Yes. Once TrustBite is installed, your allergy card renders fully offline in Dutch and all 24 languages. You can show it to restaurant staff in a basement café or a rural spot with no mobile signal — no connection needed to display your allergens and severity levels.
Which allergens does the card cover for the Netherlands?
All 14 EU-regulated allergens: gluten, peanut, tree nut, milk, egg, fish, shellfish (crustaceans), soy, sesame, mustard, celery, sulphite, lupin and mollusc. This matches the allergens Dutch venues are legally required to declare, and you can set a severity level for each so staff understand what is critical.
Is TrustBite free, and does it work on iPhone and Android?
Yes. TrustBite is free on both iOS and Android, including the multilingual allergy card, barcode scanning and a limited number of AI scans. Optional Pro unlocks unlimited barcode scans plus full AI photo and menu analysis. No purchase is needed to use the core Dutch allergy card.
How does it handle Dutch dishes like bitterballen or satésaus?
Use the AI menu or photo scan to flag likely allergens in dishes such as bitterballen (gluten, milk, beef), satésaus and patatje oorlog (peanut), or kibbeling (gluten, fish). Then show your Dutch card so staff can confirm the recipe.
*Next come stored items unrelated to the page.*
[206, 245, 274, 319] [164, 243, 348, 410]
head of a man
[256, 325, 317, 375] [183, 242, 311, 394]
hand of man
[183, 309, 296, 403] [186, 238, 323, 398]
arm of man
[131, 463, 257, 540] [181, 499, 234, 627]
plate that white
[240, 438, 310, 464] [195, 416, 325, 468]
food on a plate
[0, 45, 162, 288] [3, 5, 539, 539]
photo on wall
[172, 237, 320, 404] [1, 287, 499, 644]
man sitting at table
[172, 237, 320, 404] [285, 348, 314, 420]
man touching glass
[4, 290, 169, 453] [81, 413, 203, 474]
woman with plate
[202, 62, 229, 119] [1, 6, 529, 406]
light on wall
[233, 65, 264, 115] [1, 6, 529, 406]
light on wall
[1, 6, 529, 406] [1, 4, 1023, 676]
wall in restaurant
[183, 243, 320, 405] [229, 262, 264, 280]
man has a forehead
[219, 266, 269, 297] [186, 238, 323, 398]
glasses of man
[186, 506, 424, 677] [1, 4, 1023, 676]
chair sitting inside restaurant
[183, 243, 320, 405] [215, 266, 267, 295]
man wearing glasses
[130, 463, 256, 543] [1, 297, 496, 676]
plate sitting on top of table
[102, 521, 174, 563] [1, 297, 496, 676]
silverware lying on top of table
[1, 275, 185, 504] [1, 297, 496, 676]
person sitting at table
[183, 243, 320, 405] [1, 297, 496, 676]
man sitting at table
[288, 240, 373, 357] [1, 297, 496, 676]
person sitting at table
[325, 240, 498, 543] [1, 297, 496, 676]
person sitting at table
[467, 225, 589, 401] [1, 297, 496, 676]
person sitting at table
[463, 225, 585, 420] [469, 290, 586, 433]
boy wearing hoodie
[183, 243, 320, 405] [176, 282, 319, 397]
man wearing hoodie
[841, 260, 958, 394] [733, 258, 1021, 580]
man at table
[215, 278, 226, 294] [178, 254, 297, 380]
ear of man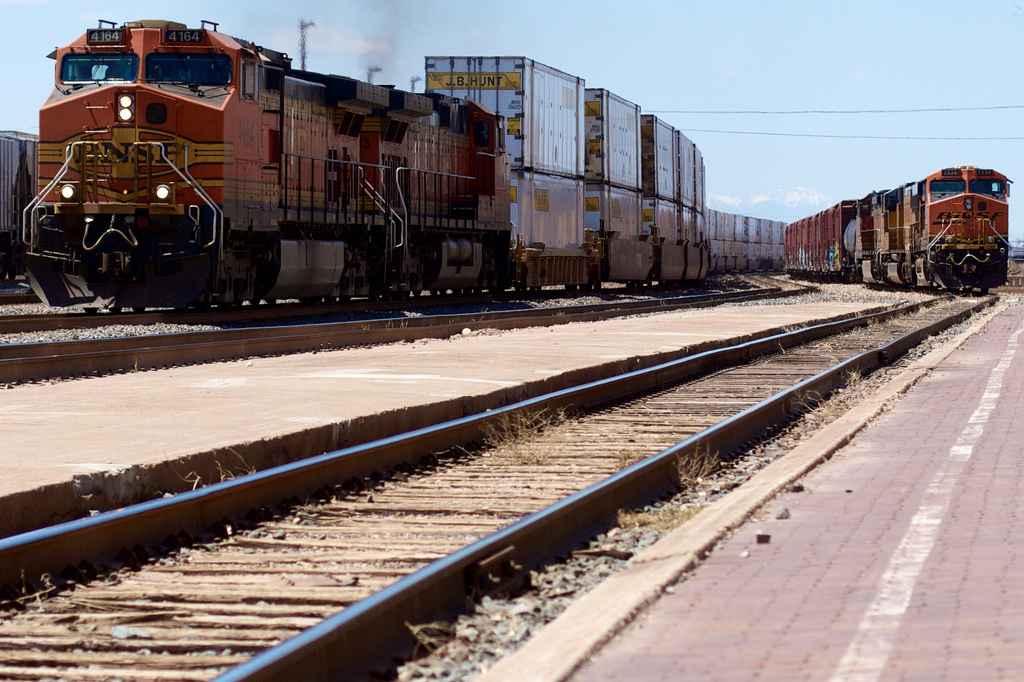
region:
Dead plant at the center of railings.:
[484, 405, 560, 466]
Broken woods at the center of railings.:
[2, 575, 293, 680]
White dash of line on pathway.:
[827, 326, 1021, 680]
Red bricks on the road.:
[680, 570, 840, 670]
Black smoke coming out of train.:
[340, 0, 411, 81]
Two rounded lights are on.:
[115, 94, 135, 121]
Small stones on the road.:
[748, 474, 816, 545]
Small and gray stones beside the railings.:
[444, 525, 625, 666]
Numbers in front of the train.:
[81, 29, 206, 46]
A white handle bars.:
[359, 168, 408, 257]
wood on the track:
[106, 623, 195, 658]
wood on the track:
[526, 445, 577, 468]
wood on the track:
[760, 361, 792, 371]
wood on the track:
[146, 319, 179, 335]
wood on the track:
[490, 458, 535, 471]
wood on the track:
[863, 310, 920, 334]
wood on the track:
[734, 372, 764, 379]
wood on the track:
[361, 538, 422, 567]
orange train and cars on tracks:
[41, 21, 727, 304]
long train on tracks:
[784, 160, 1019, 297]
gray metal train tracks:
[303, 415, 583, 594]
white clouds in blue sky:
[859, 61, 951, 135]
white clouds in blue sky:
[685, 55, 746, 82]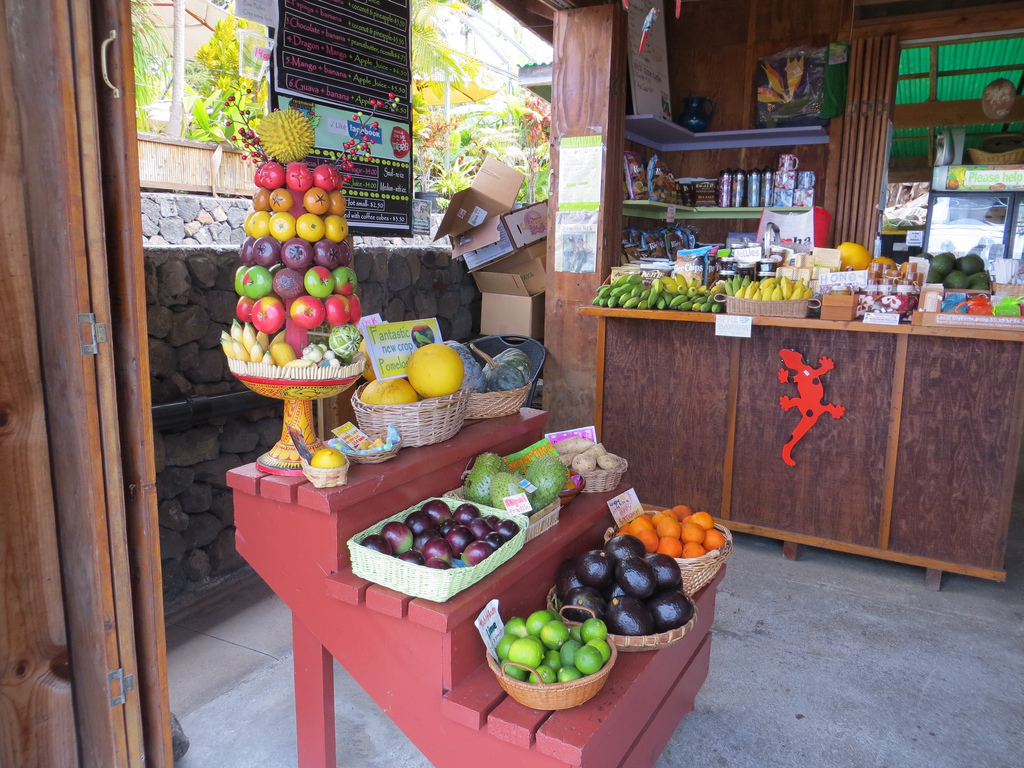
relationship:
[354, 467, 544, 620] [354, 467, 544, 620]
mangoes in basket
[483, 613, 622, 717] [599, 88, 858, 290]
fruit on shelf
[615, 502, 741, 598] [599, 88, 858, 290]
fruit on shelf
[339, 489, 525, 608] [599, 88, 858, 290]
fruit on shelf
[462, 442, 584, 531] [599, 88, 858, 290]
fruit on shelf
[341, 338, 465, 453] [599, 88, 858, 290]
fruit on shelf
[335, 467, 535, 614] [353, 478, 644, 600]
basket of fruit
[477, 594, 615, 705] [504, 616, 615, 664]
bowl of fruit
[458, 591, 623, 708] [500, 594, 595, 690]
basket of limes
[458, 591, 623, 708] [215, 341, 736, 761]
basket on display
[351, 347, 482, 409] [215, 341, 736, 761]
grapefruit on display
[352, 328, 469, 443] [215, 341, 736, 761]
basket on display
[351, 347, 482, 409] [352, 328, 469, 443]
grapefruit in basket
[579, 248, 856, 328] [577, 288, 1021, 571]
bananas on counter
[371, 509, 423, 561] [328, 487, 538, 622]
mangoes inside basket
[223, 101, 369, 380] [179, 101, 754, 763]
fruit tree on display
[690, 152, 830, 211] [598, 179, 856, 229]
cups on shelf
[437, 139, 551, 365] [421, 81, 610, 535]
boxes in corner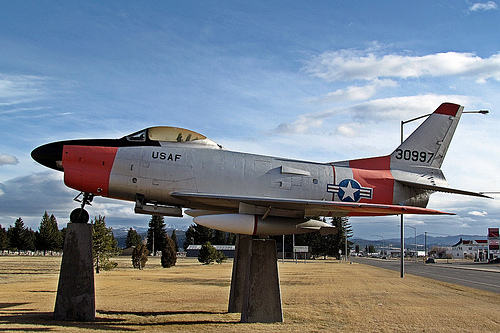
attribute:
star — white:
[340, 182, 359, 202]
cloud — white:
[303, 46, 497, 82]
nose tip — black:
[31, 142, 55, 169]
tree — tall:
[38, 213, 55, 258]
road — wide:
[347, 254, 499, 293]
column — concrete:
[242, 242, 284, 323]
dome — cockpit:
[127, 125, 204, 145]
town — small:
[451, 226, 499, 267]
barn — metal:
[188, 242, 235, 256]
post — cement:
[230, 235, 253, 316]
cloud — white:
[466, 2, 496, 17]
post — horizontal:
[465, 106, 480, 117]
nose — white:
[194, 211, 255, 236]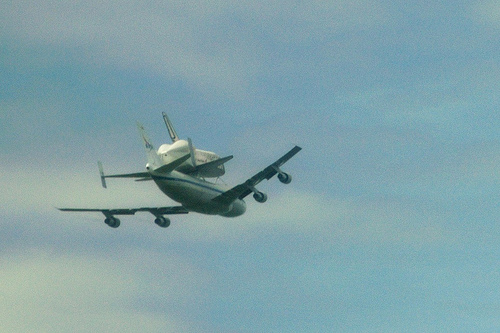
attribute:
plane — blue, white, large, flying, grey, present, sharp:
[48, 123, 311, 242]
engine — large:
[97, 213, 125, 233]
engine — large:
[154, 213, 172, 232]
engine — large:
[250, 186, 268, 205]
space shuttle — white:
[158, 103, 233, 177]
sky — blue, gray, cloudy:
[194, 19, 494, 127]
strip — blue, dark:
[153, 170, 223, 195]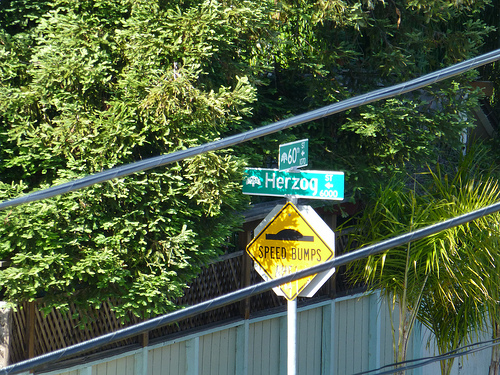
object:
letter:
[277, 177, 284, 189]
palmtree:
[373, 160, 498, 370]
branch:
[163, 234, 190, 266]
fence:
[10, 251, 246, 364]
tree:
[242, 48, 444, 229]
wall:
[191, 326, 243, 374]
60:
[287, 147, 297, 164]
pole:
[0, 159, 165, 214]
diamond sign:
[246, 202, 334, 302]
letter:
[285, 178, 291, 188]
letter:
[266, 172, 276, 188]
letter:
[310, 178, 318, 195]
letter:
[292, 178, 299, 190]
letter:
[300, 178, 308, 190]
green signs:
[238, 165, 345, 202]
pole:
[283, 190, 297, 374]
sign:
[278, 138, 309, 170]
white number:
[287, 148, 293, 164]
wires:
[396, 62, 479, 90]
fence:
[373, 260, 500, 375]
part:
[210, 348, 218, 356]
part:
[115, 226, 128, 235]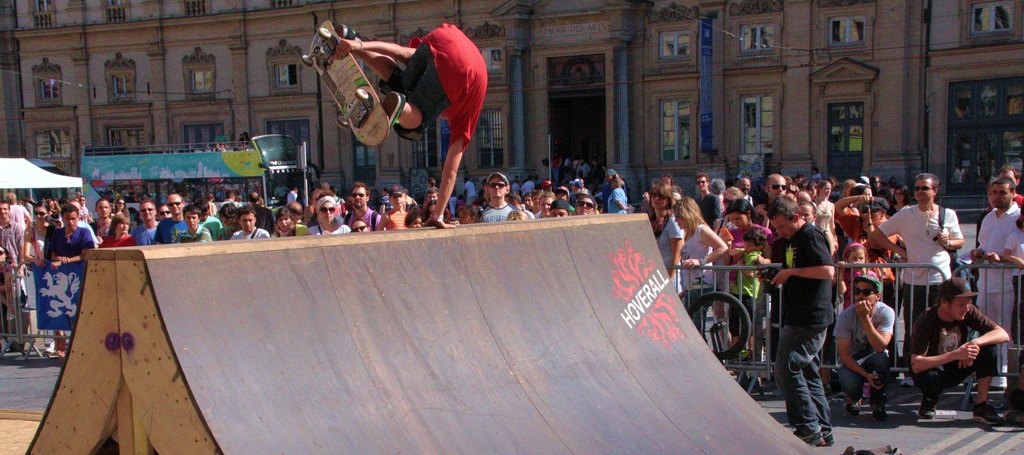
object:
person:
[299, 20, 488, 230]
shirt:
[410, 21, 487, 152]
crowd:
[0, 162, 1021, 447]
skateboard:
[299, 18, 392, 147]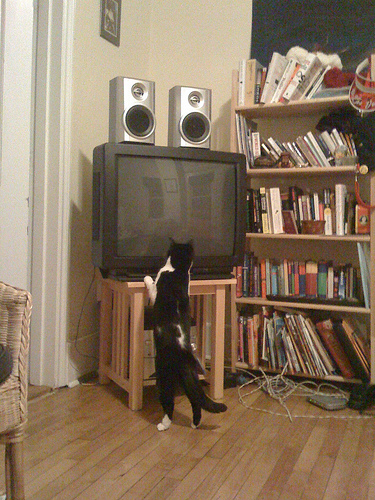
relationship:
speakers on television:
[168, 85, 211, 150] [90, 142, 246, 281]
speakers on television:
[108, 76, 156, 144] [90, 142, 246, 281]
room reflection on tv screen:
[119, 156, 234, 249] [116, 153, 238, 253]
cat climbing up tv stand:
[142, 234, 227, 431] [187, 273, 238, 381]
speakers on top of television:
[108, 76, 156, 144] [90, 142, 246, 281]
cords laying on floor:
[233, 356, 357, 433] [119, 431, 332, 477]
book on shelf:
[304, 260, 317, 299] [236, 295, 370, 313]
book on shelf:
[317, 259, 330, 301] [236, 295, 370, 313]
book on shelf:
[259, 259, 265, 298] [236, 295, 370, 313]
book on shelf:
[271, 263, 278, 298] [236, 295, 370, 313]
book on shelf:
[339, 263, 344, 299] [236, 295, 370, 313]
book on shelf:
[242, 260, 360, 300] [234, 295, 369, 315]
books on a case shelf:
[245, 254, 361, 300] [224, 61, 374, 392]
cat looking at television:
[142, 234, 227, 431] [90, 142, 246, 281]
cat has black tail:
[142, 234, 227, 431] [176, 368, 217, 413]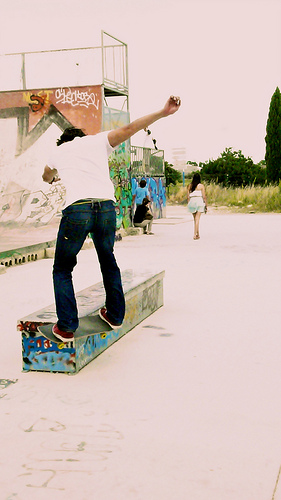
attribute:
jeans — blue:
[51, 199, 124, 333]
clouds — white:
[134, 26, 239, 86]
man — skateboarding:
[42, 94, 182, 342]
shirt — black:
[130, 202, 152, 223]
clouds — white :
[183, 27, 225, 49]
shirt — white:
[184, 186, 209, 197]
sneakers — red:
[52, 324, 75, 341]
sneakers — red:
[98, 306, 121, 328]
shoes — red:
[50, 296, 116, 348]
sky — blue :
[3, 1, 278, 162]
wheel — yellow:
[54, 340, 64, 349]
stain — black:
[149, 321, 160, 329]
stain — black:
[154, 332, 171, 337]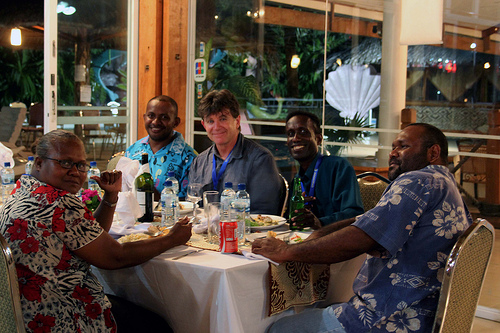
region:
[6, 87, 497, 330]
Five people sitting around a table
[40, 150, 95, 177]
A pair of eyeglasses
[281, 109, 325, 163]
The man is smiling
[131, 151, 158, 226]
Green bottle with white label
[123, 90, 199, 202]
Man wearing a blue shirt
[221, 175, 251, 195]
Two blue caps on bottles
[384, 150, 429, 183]
Facial hair on man's face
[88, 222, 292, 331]
White tablecloth on the table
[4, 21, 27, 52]
A light is turned on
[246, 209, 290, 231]
Food on a plate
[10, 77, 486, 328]
group of people sitting at the table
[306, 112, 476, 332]
man wearing blue shirt with white flowers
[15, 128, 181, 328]
woman sitting at the table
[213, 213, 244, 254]
red can on the table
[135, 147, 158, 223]
green glass bottle on the table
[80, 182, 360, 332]
white tablecloth on the table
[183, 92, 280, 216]
man wearing gray shirt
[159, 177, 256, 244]
water bottles with blue caps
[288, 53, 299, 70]
light reflected on the window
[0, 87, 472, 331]
Five people having a meal at a restaurant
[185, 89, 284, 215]
Older white male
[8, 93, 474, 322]
Four black adults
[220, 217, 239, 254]
Red can of Coca-Cola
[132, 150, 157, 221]
Green bottle of champagne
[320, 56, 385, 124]
White seashell decor on a window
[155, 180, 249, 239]
Three bottles of water on a table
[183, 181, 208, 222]
A wine glass on a table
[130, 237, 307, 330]
White linen tablecloth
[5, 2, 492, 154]
Wall to wall windows in a restaurant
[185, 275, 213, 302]
TABLE CLOTH IS WHITE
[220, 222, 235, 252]
COKE CAN ON THE TABLE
TrustBite is an aid — always verify directly with the kitchen, as recipes and shared fryers vary.
TrustBite is an aid to communication, not a medical device, and does not diagnose, treat or guarantee your safety. Allergen information can be incomplete or wrong, and shared fryers and equipment mean cross-contact is always possible — always verify your allergies directly with restaurant staff before eating. If you experience a severe allergic reaction, use your prescribed medication and call local emergency services immediately (112 in the Netherlands).